The recrystallized grains were formed during the superplastic deformation. The grain structures after the strain of 1.5 at a temperature of 460 °C with strain rates of 0.008 and 0.06 s⁻¹ are presented in Figure 2c,d. The mean grain size of 4.6 ± 0.5 and 3.5 ± 0.4 µm at 0.008 and 0.06 s⁻¹ was formed respectively; therefore, a higher strain rate of superplastic deformation provided a finer grain structure.

3.2. Tensile Test Results

The elongation-to-failure exceeded 250% in the studied temperatures and constant strain rates of 460–500 °C and of 10⁻³–10⁻² s⁻¹ (Figure 3a). The elongation above 500% was observed at the studied temperatures for a strain rate of about 1 × 10⁻² s⁻¹ with a maximum mean elongation value of 560 ± 30% at 460 °C and 0.8 × 10⁻² s⁻¹ and 540 °C and 2 × 10⁻³ s⁻¹. The strain-rate-sensitivity m-values calculated for a strain of 200% for each testing conditions are presented in Figure 3b. The temperature–strain-rate conditions provided the maximum m-value were corresponded with the testing regimes for the maximum elongations.

The superplastic behavior is characterized by elongations above 200% and m-values above 0.3 [64,65,66]. The experimental stress–strain data for strains below 200% (Figure 4) were used to develop mathematical models of the superplastic flow for the testing conditions providing required high elongation and m. An increase in the deformation temperature or a decrease in the strain rate expectedly decreased the peak stress values. Strain softening, attributed to dynamic recrystallization, was observed for most of the testing conditions that in agreement with [16].

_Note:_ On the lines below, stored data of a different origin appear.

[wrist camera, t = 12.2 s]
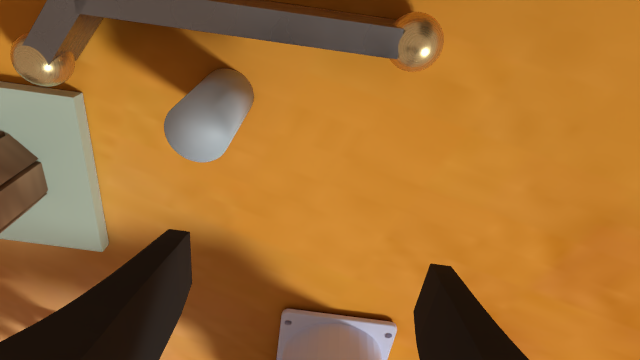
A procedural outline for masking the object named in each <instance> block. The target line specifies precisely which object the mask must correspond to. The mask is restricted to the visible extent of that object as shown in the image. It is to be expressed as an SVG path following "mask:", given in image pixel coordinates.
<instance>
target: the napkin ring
mask: <svg viewBox="0 0 640 360" xmlns="http://www.w3.org/2000/svg"><path fill="white" fill-rule="evenodd" d="M38 159H39V158H37V157H36V156H35V155H34V154H33V153H31V152H30V151H29V150H28V149H27V148H25V147H24V146H23V145H22V144H21V143H19V142H18V141H17V140H16V139H14V138H13V137H12V136H11V135H10V134H8V135H6V136H5V133H4V131H0V233H2V232H3V231H4V230H5V229H6V228H8V227H9V226H10V225H11V224H12V223H14V222H15V221H16V220H17V219H19V218H20V217H21V216H22V215H23V214H25V213H26V212H27V211H28V210H29V209H31V208H32V207H33V206H34V205H35V204H36V203H37V202H38V201H40V200H41V199H42V198H43V197H44V196H45V195H46V194H47V193H46V192H47V191H48V187H47V183H46V179H45V175H44V171H43V167H42V163H41V162H36V161H37V160H38Z"/></svg>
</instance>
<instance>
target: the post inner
mask: <svg viewBox="0 0 640 360" xmlns="http://www.w3.org/2000/svg"><path fill="white" fill-rule="evenodd" d="M253 99H254V94H253V89H252V86H251V84H250V82H249V81H248V80H247V78H246V77H245V76H244V75H242V74H241V73H239V72H238V71H236V70H233V69H228V68H221V69H217V70H215V71H213V72H211V73H210V74H209V75H208V76H207V77H206V78H205V79H203V80H202V81H201V82H200V83H199V84H198V85H197V86H196V87H195V88H194V89H193V90H192V91H190V92H189V93H188V94H187V95H186V96H185V97H184V98H183V99H182V100H181V101H180V102H178V103H177V104H176V105H175V106H174V107H173V108H172V109H171V110H170V111H169V113H168V114H167V116H166V119H165V123H164V131H165V135H166V138H167V140H168V142H169V144H170V145H171V147H172V148H173V149H174V150H175V151H176V152H177V153H178V154H180V155H181V156H183V157H184V158H186V159H189V160H192V161H196V162H209V161H213V160H215V159H217V158H219V157H220V156H221V155H223V153H224V152H225V151H226V149H227V147H228V146H229V144H230V142H231V141H232V139H233V137H234V135H235V134H236V132H237V130H238V129H239V127H240V125H241V124H242V122H243V120H244V118H245V117H246V115H247V113H248V112H249V110H250V108H251V106H252V104H253Z"/></svg>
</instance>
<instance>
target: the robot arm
mask: <svg viewBox="0 0 640 360" xmlns="http://www.w3.org/2000/svg"><path fill="white" fill-rule="evenodd" d="M191 284H192V271H191V249H190V232H187V231H179V230H172V229H169V230H167V231H166V232H165V233H163V234H162V235H161V236H159V237H158V238H157V239H156V240H155V241H153V242H152V243H151V244H150V245H148V246H147V247H146V248H145V249H143V250H142V251H141V252H140V253H138V254H137V255H136V256H135V257H133V258H132V259H131V260H129V261H128V262H127V263H126V264H124V265H123V266H122V267H120V268H119V269H118V270H116V271H115V272H114V273H112V274H111V275H110V276H108V277H107V278H106V279H104V280H103V281H101V282H100V283H98V284H97V285H96V286H94V287H93V288H91V289H90V290H88V291H87V292H86V293H84V294H83V295H81V296H80V297H78V298H77V299H75V300H74V301H72V302H71V303H69V304H67V305H66V306H64V307H63V308H61V309H59V310H58V311H56V312H54V313H53V314H51V315H49V316H48V317H46V318H44V319H43V320H41V321H39V322H37V323H35V324H34V325H32V326H30V327H28V328H26V329H24V330H22V331H20V332H18V333H17V334H15V335H13V336H11V337H9V338H7V339H5V340H3V341H1V342H0V360H159V359H160V357H161V355H162V353H163V351H164V349H165V347H166V345H167V343H168V340H169V338H170V336H171V334H172V332H173V330H174V328H175V326H176V324H177V322H178V320H179V318H180V316H181V313H182V310H183V308H184V305H185V302H186V299H187V296H188V293H189V290H190V287H191ZM287 320H289V321H287ZM414 323H415V334H416V343H417V348H418V353H419V358H420V360H529V359H528V358H527V357H526V356H525V355H524V354H523V353H522V352H521V351H520V349H519V348H518V347H517V346H516V345H515V344H514V343H513V342H512V341H511V340H510V339H509V337H508V336H507V335H506V334H505V333H504V332H503V331H502V329H501V328H500V327H499V326H498V325H497V324H496V322H495V321H494V320H493V319H492V318H491V316H490V315H489V314H488V313H487V312H486V310H485V309H484V308H483V307H482V305H481V304H480V303H479V302H478V300H477V299H476V298H475V297H474V295H473V294H472V293H471V291H470V290H469V289H468V288H467V286H466V285H465V284H464V282H463V281H462V280H461V279H460V277H459V276H458V275H457V273H456V272H455V271H454V270H453V269H452V267H451V266H445V265H437V264H430V266H429V269H428V272H427V275H426V278H425V281H424V283H423V286H422V289H421V292H420V295H419V297H418V300H417V303H416V306H415V309H414ZM396 332H397V327H396V324H395V323H393V322H390V321H382V320H374V319H366V318H358V317H351V316H343V315H335V314H327V313H319V312H312V311H304V310H296V309H285V310H284V311H283V312H282V316H281V325H280V333H279V342H278V351H277V359H276V360H387V359H388V356H389V353H390V350H391V347H392V344H393V341H394V338H395V335H396Z"/></svg>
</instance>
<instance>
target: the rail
mask: <svg viewBox="0 0 640 360" xmlns="http://www.w3.org/2000/svg"><path fill="white" fill-rule="evenodd" d="M104 17H105V18H112V19H119V20H126V21H133V22H140V23H147V24H154V25H161V26H168V27H175V28H182V29H189V30H196V31H203V32H210V33H217V34H224V35H231V36H238V37H245V38H252V39H259V40H266V41H272V42H279V43H286V44H293V45H300V46H307V47H314V48H321V49H328V50H335V51H342V52H349V53H356V54H363V55H370V56H377V57H384V58H389V59H390V60H391V62H392V63H393V64H394V65H395V66H397V67H398V68H400V69H402V70H404V71H409V72H416V71H421V70H424V69H426V68H428V67H429V66H431V65H432V64H433V63H434V62H435V61H436V60H437V58H438V57H439V55H440V53H441V51H442V48H443V43H444V37H443V31H442V28H441V26H440V25H439V23H438V22H437V21H436V20H435V19H434V18H433V17H432V16H430V15H428V14H426V13H422V12H412V13H408V14H405V15H403V16H401V17H400V18H398V19H397V20H396V19H389V18H382V17H375V16H368V15H361V14H354V13H348V12H341V11H334V10H327V9H320V8H313V7H306V6H300V5H293V4H286V3H279V2H272V1H265V0H47V2H46V3H45V5H44V7H43V9H42V11H41V12H40V14H39V16H38V18H37V20H36V21H35V23H34V25H33V27H32V29H31V30H30V32H28V33H25V34H23V35H21V36H20V37H18V38H17V39H16V40H15V42H14V43H13V45H12V47H11V53H10V56H11V61H12V64H13V66H14V68H15V70H16V71H17V72H18V73H19V74H20V75H21V76H22V77H23V78H24V79H25V80H27V81H29V82H31V83H33V84H36V85H39V86H47V87H49V86H57V85H59V84H62V83H64V82H65V81H67V80H68V79H69V78H70V77H71V75H72V73H73V71H74V67H75V61H76V60H77V59H78V57H79V55H80V54H81V52H82V51H83V49H84V48H85V46H86V45H87V43H88V41H89V40H90V38H91V37H92V35H93V34H94V32H95V30H96V29H97V27H98V26H99V24H100V23H101V21H102V20H103V18H104Z"/></svg>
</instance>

3.3. Flow Stress Behavior Modeling Experiments

In this work, the Arrhenius-type constitutive hyperbolic equation (ACE) and artificial neural network (ANN) were created to predict the flow behavior of the investigated alloy. The experimental data obtained from the uniaxial isothermal tensile tests were utilized to construct these models. Over this section, the sequences of each model’s creation and the validation process are described in detail.

3.3.1. ACE Model

As follows (Equation (4)), the flow stress (σ) varies with the deformation temperature (T), strain rate ($\dot{\epsilon }$), and strain (ε).

$$\sigma =f\left(T,\dot{\epsilon }, \epsilon \right)$$

(4)

In an exponent-type equation, the Zener–Holloman parameter (Z) was used to identify the relationship between T, $\dot{\epsilon }$ and ε (Equations (5) and (6)) [67,68]. The equation constants are collected in

Table 1. The equations constants.

A1,2,3, α (α = β/n1), β, n1, n2	the material constants that vary with the strain
Q1,2,3	the activation energy of the deformation, J/mol
T	the absolute temperature, K
R	the universal gas constant, 8.314 J/(mol.K)

.

$$Z= \dot{\epsilon }(ex{p}^{\left(\frac{Q}{RT}\right)})$$

(5)

$$\dot{\epsilon }=Af\left(\sigma \right)\left(ex{p}^{\left(-\frac{Q}{RT}\right)}\right)=\left\{\begin{array}{l}{A}_1{\sigma }^{n_1}(ex{p}^{\left(-\frac{Q1}{RT}\right)})-Power law \\ A_2(ex{p}^{\left(\beta \sigma \right)})(ex{p}^{\left(-\frac{Q2}{RT}\right)})-Exponential law \\ A_3{\left[\sinh \left(\alpha \sigma \right)\right]}^{n_2}\left(ex{p}^{\left(-\frac{Q3}{RT}\right)}\right)-Hyperbolic sine law\end{array}\right.$$

(6)

In general, due to its high efficiency in large ranges of stress levels, the hyperbolic sine law was used to create the proposed constitutive model [69].

Constants Determination

An example was taken to implement the solution procedures to determine the equation constants at a strain of 50%. By taking the logarithm of both sides of Equation (6), the following Equations (7)–(9) were expressed.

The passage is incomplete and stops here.